- Goal of the exercise
A word-for-word transcription of the records is required.

··········

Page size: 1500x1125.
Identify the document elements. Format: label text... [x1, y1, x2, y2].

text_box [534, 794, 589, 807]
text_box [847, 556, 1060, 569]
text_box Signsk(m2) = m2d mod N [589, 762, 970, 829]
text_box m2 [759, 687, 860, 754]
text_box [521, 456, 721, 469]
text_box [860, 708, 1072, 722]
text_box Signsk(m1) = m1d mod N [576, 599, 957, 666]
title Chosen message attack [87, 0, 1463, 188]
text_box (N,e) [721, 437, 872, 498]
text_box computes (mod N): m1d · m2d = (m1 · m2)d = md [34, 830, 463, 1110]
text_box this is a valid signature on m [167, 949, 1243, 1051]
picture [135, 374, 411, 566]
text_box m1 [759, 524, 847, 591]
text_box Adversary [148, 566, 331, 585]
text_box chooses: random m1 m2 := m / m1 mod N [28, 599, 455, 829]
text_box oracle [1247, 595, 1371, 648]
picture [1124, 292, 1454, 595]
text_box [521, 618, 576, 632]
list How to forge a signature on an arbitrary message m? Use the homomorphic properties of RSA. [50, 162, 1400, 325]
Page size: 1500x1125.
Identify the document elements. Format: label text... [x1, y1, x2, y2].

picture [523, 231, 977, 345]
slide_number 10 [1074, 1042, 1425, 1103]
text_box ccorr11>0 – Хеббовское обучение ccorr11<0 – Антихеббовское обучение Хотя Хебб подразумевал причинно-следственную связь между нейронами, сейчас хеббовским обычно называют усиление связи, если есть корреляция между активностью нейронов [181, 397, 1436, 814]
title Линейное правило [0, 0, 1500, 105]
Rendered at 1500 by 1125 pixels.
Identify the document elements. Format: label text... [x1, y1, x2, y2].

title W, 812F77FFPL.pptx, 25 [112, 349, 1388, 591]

··········

- Solution to the problem
Page size: 1500x1125.
Identify the document elements. Format: label text... [x1, y1, x2, y2].

text_box [534, 794, 589, 807]
text_box [847, 556, 1060, 569]
text_box Signsk(m2) = m2d mod N [589, 762, 970, 829]
text_box m2 [759, 687, 860, 754]
text_box [521, 456, 721, 469]
text_box [860, 708, 1072, 722]
text_box Signsk(m1) = m1d mod N [576, 599, 957, 666]
title Chosen message attack [87, 0, 1463, 188]
text_box (N,e) [721, 437, 872, 498]
text_box computes (mod N): m1d · m2d = (m1 · m2)d = md [34, 830, 463, 1110]
text_box this is a valid signature on m [167, 949, 1243, 1051]
picture [135, 374, 411, 566]
text_box m1 [759, 524, 847, 591]
text_box Adversary [148, 566, 331, 585]
text_box chooses: random m1 m2 := m / m1 mod N [28, 599, 455, 829]
text_box oracle [1247, 595, 1371, 648]
picture [1124, 292, 1454, 595]
text_box [521, 618, 576, 632]
list How to forge a signature on an arbitrary message m? Use the homomorphic properties of RSA. [50, 162, 1400, 325]
Page size: 1500x1125.
Identify the document elements. Format: label text... [x1, y1, x2, y2].

picture [523, 231, 977, 345]
slide_number 10 [1074, 1042, 1425, 1103]
text_box ccorr11>0 – Хеббовское обучение ccorr11<0 – Антихеббовское обучение Хотя Хебб подразумевал причинно-следственную связь между нейронами, сейчас хеббовским обычно называют усиление связи, если есть корреляция между активностью нейронов [181, 397, 1436, 814]
title Линейное правило [0, 0, 1500, 105]
Rendered at 1500 by 1125 pixels.
Identify the document elements. Format: label text... [x1, y1, x2, y2].

title W, 812F77FFPL.pptx, 25 [112, 349, 1388, 591]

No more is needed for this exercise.